The ERTC is a fully refundable tax credit for W2 employees that remained employed during the period from March 12, 2020, to September 30, 2021. The amount of the credit and the requirements that businesses must meet to qualify for the credit are addressed in our prior blog post on 7 Things Your Business Needs to Know About the Employee Retention Tax Credit.
How Does the ERTC Affect Taxable Income?
The ERTC is not considered taxable income under Internal Revenue Code (IRC) Section 280C. Instead, it creates a reduction in wages in the amount of the credit. This reduction occurs in the year the wages were paid. For example, a credit claimed for any quarter of 2021 must be reflected on the 2021 tax return.
What Happens If the ERTC Wage Reduction Is Not Taken on the Business’s Income Tax Return?
If an income tax return was filed without reflecting the ERTC wage reduction, IRS Notice 2021-49 states that an amended business income tax return or administrative adjustment request (AAR) for partnerships must be filed showing the reduction in wages.

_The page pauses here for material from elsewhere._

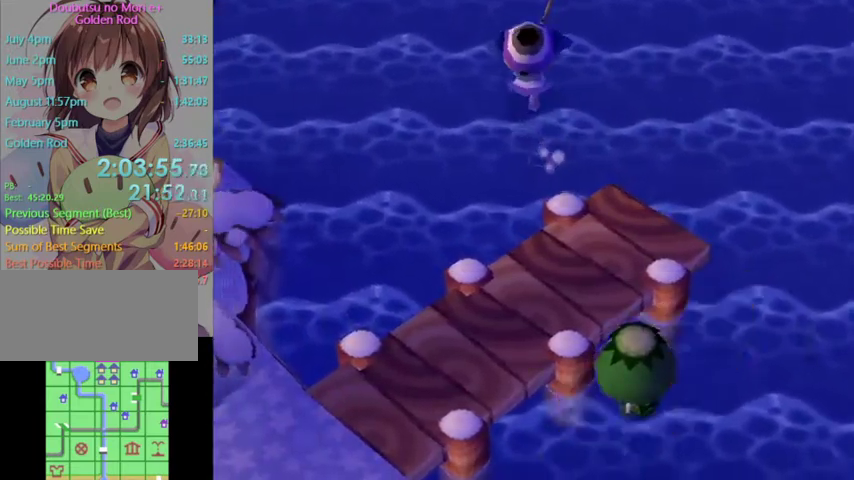
{"buttons": [], "left_stick": "center", "right_stick": "center", "events": [[267, "left_stick", "center"], [400, "L1", "up"]]}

This is the situation many businesses are in today. They must seek a refund because they didn’t claim the credit in their original tax return. Businesses must file Form 941-X (Adjusted Employer’s Quarterly Federal Tax Return or Claim for Refund Form) to amend their return for each quarter that they failed to claim the credit. The ERTC cannot be taken on a later income tax return.
How Should Businesses Report Interest Paid By the IRS?

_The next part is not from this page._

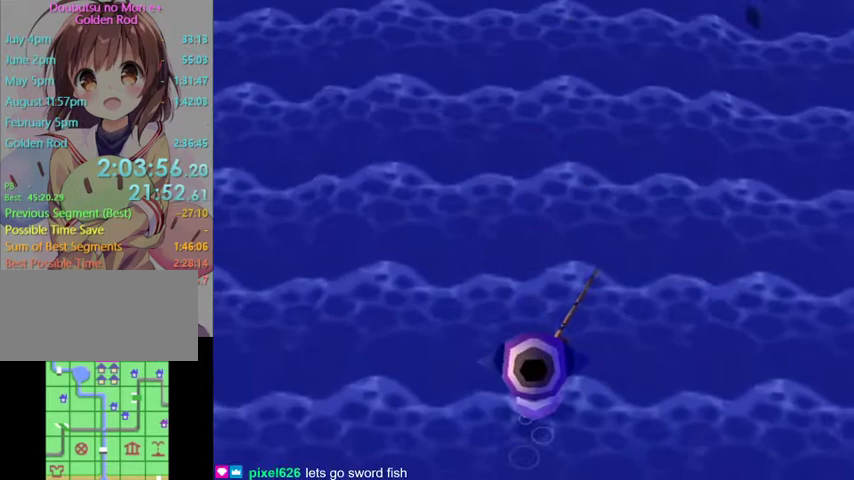
{"buttons": [], "left_stick": "down", "right_stick": "center", "events": [[100, "left_stick", "down"]]}
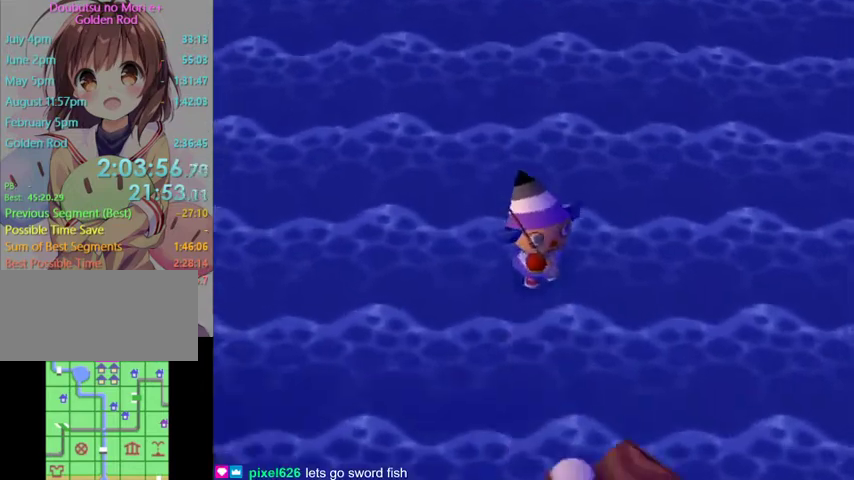
{"buttons": [], "left_stick": "down-right", "right_stick": "center", "events": [[433, "left_stick", "down-right"]]}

Once the credit is approved, the IRS will issue a refund including interest. Generally, ERTC interest payments are treated like other interest income and are subject to the regular interest rules under the Internal Revenue Code. Accordingly, a cash-basis taxpayer will report the interest in the year it was received, while an accrual-basis taxpayer will report the interest at the earlier of (1) receipt of the refund or (2) approval of the refund claim by the IRS.
How Does the ERTC Affect State Income Tax Returns?
While many states follow the federal treatment, some do not, so it is important to consult with your accountant.
What Information Should Businesses Provide to Their Accountants?
If you claimed the credit, you should let your accountant know the details and amounts of the claim. Funding Forward provides clients with a summary of the claim before filing which should be forwarded to your accountant which will reflect the necessary changes to your tax returns.
The ERTC rules are complicated and time-consuming to address. Our team at Funding Forward has extensive experience handling ERTC claims. We’ve assisted thousands of businesses recover over 1 billion dollars and can help you get the money you are owed. Contact us today for a consultation.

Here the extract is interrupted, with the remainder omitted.